25年にわたり、ゲーム制作現場側で仕事をしておりましたが、
このたび、音と映像のミドルウェア提供という、新しいお仕事をさせていただくことになりました!
音楽と英語がわかるプログラマーとして、日々勉強の毎日です。


《講師からのメッセージ》

一昨年・昨年に続き、外部音楽を利用した音楽ゲームの基本要素の自動生成/分析手法に関して、講演させていただけることを、大変光栄に思っております。
もともと非常にニッチな分野だった、「ユーザーの任意の音楽を利用した音楽ゲーム」ですが、
最近はこの手法が国内外で、だんだんと注目されるようになってきており、個人的に非常に嬉しく思っております。
私の研究は、上記の仕組みを利用した大変魅力的なコンテンツを制作する上での、「イロハのイ」になることだと思っております。

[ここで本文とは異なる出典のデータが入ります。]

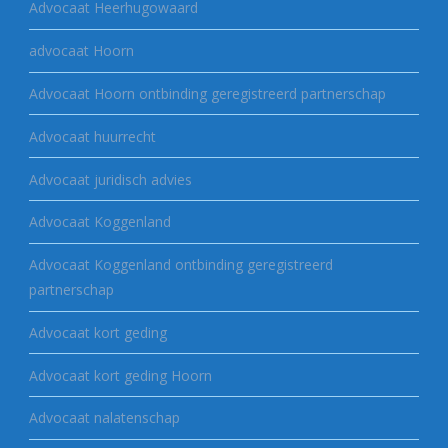
Advocaat Heerhugowaard
advocaat Hoorn
Advocaat Hoorn ontbinding geregistreerd partnerschap
Advocaat huurrecht
Advocaat juridisch advies
Advocaat Koggenland
Advocaat Koggenland ontbinding geregistreerd
partnerschap
Advocaat kort geding
Advocaat kort geding Hoorn
Advocaat nalatenschap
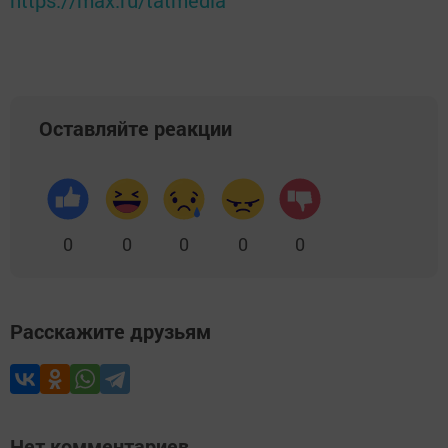
https://max.ru/tatmedia
Оставляйте реакции
0
0
0
0
0
Расскажите друзьям
Нет комментариев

私のような業界歴四半世紀を超えた40代後半の業界人は、自分のもつゲームならではの技術を、
可能な限り分かりやすく皆さんにお伝えし、後進への礎となることこそが、これからの使命だと思っております。
大変つたない講演とはなりますが、精一杯がんばりますので、是非一度ご聴講いただければ幸いです。